> I must admit that I have installed this latest update, but I am beginning to feel a little concerned that FireFox is losing the hearts and minds battle.
Well, clearly Mozilla have used the general hype / hysteria over security bugs in IE to garner some support for Firefox during its lifetime.
But, whilst they, or at least some of their advocates, can be criticised for those, frankly, moronic statements, that's about as far as any "hearts and minds" thing can go.
Any other browser. Any of them. Yes, including that one. Or, for that matter, any other piece of non-trivial software will have the same issues with respect to bugs, security ones and otherwise.
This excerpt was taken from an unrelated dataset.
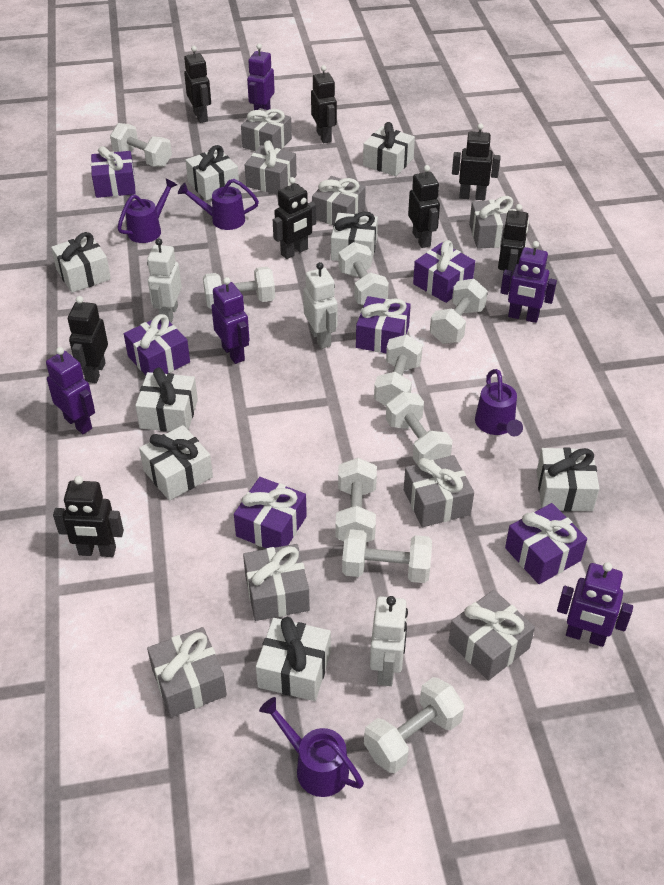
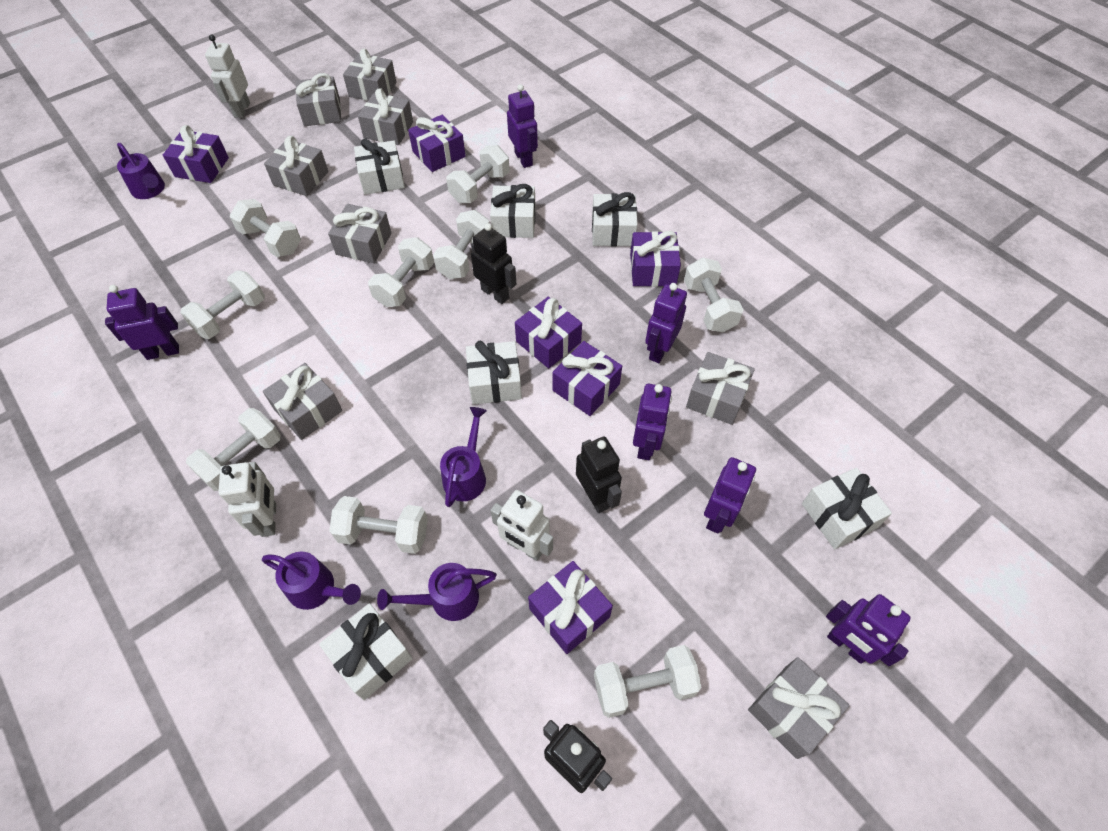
black robot: 8 -> 3
purple robot: 5 -> 6
white gift: 8 -> 6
That's to say, they'll be riddled with both.
There is no alternative in that respect.
If you want to feel more secure, there are some browsers, as you suggest, that, at a particular time, have better hype. At one time that was Mozilla as you note, but that's all it is. Hot air. To pick the hot air from someone else instead to "feel more secure" would be daft.
That said, in nearly 3 decades of using computers I've never been exploited by one of these bugs.
Which is something else the hype and hysteria that often follows security-related stuff around fails to consider [and some of it is absolutely farcical, especially when it is things like "number of machines in botnets"]
So, although I wouldn't adopt a blasé attitude towards security, I'm not going to panic about a new version of a browser being released.
I wish they'd fix Firefox on windows under a non-admin account, so that, even if the relatively trivial task of using "runas" and doing the update is too much for their wits, they could at least prompt / nag that an update is available.